Experts Group-IB company engaged in predotvratit and the investigation of cybercrime and fraud, have reported a new threat hanging over the users of Android smartphones. The company has registered active spread of the new virus. His victims are customers of Russian banks using SMS-banking. Method of infection, which uses malicious program once again shows that the main threat to the security of the Android system is the user.
The infected device starts with the usual MMS. The user receives a message from someone from his list of contacts containing the link. The text of the message so that suspect something wrong unshod the user is difficult: sender listed familiar, and the text contains a personal appeal.
By clicking on the link, the user goes to the site, where it is said that he can see the photos by clicking on a new link. The attackers prepared in the same manual how to enable installing third party apps from unknown sources.
After that, the device downloaded the APK file, which supposedly need to install. During installation the program asks for several permissions, including sending SMS messages. Icon the app itself is almost completely transparent, so that many may not even notice. After that, the malware replaces the standard app for sending SMS messages.

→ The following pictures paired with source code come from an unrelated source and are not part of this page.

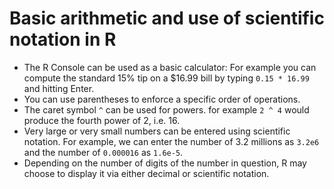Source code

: # Basic arithmetic and use of scientific notation in R

- The R Console can be used as a basic calculator: For example you can compute the standard 15% tip on a $16.99 bill by typing `0.15 * 16.99` and hitting Enter.
- You can use parentheses to enforce a specific order of operations.
- The caret symbol `^` can be used for powers. for example `2 ^ 4` would produce the fourth power of 2, i.e. 16.
- Very large or very small numbers can be entered using scientific notation. For example, we can enter the number of 3.2 millions as `3.2e6` and the number of `0.000016` as `1.6e-5`.
- Depending on the number of digits of the number in question, R may choose to display it via either decimal or scientific notation.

The next step, the program asks for permission to send paid messages.
It is clear that after that, from the accounts of users begin to disappear in an unknown direction money. The user remains in the dark because the program intercepts incoming SMS about write-off from the Bank.

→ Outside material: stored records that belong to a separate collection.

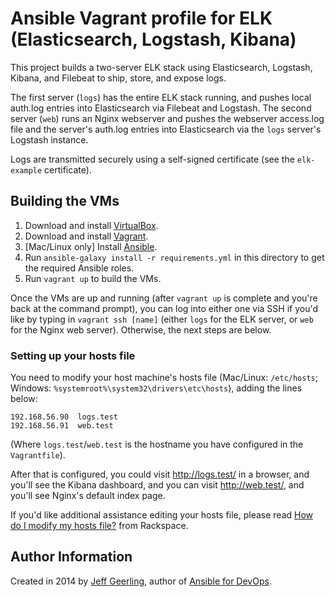 # Ansible Vagrant profile for ELK (Elasticsearch, Logstash, Kibana)

This project builds a two-server ELK stack using Elasticsearch, Logstash, Kibana, and Filebeat to ship, store, and expose logs.

The first server (`logs`) has the entire ELK stack running, and pushes local auth.log entries into Elasticsearch via Filebeat and Logstash. The second server (`web`) runs an Nginx webserver and pushes the webserver access.log file and the server's auth.log entries into Elasticsearch via the `logs` server's Logstash instance.

Logs are transmitted securely using a self-signed certificate (see the `elk-example` certificate).

## Building the VMs

1. Download and install [VirtualBox](https://www.virtualbox.org/wiki/Downloads).
2. Download and install [Vagrant](http://www.vagrantup.com/downloads.html).
3. [Mac/Linux only] Install [Ansible](https://docs.ansible.com/ansible/latest/installation_guide/intro_installation.html).
4. Run `ansible-galaxy install -r requirements.yml` in this directory to get the required Ansible roles.
5. Run `vagrant up` to build the VMs.

Once the VMs are up and running (after `vagrant up` is complete and you're back at the command prompt), you can log into either one via SSH if you'd like by typing in `vagrant ssh [name]` (either `logs` for the ELK server, or `web` for the Nginx web server). Otherwise, the next steps are below.

### Setting up your hosts file

You need to modify your host machine's hosts file (Mac/Linux: `/etc/hosts`; Windows: `%systemroot%\system32\drivers\etc\hosts`), adding the lines below:

    192.168.56.90  logs.test
    192.168.56.91  web.test

(Where `logs.test`/`web.test` is the hostname you have configured in the `Vagrantfile`).

After that is configured, you could visit http://logs.test/ in a browser, and you'll see the Kibana dashboard, and you can visit http://web.test/, and you'll see Nginx's default index page.

If you'd like additional assistance editing your hosts file, please read [How do I modify my hosts file?](http://docs.rackspace.com/support/how-to/modify-your-hosts-file/) from Rackspace.

## Author Information

Created in 2014 by [Jeff Geerling](https://www.jeffgeerling.com/), author of [Ansible for DevOps](https://www.ansiblefordevops.com/).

“This threat is aimed at Android users — Bank customers using SMS banking, and mobile banking applications. Characteristically, the antivirus programs installed on the victims ‘ phones, nor on one of the stages of the virus has not been detected the application as malware (and continue not to detect). Antivirus in this situation simply does not help,” — said Rustam Mirkasymov, head of dynamic analysis of malicious code Group-IB.
To avoid becoming a victim of fraud, experts recommend not clicking links from messages, even if they are derived from familiar people. Also you should always check the permissions apps are requesting, and do not install anything from unknown sources. If your device is already infected, the staff of Group-IB suggest to copy all the data and reset the gadget to factory settings, if you entered credit card information on fake websites, it should be set to block.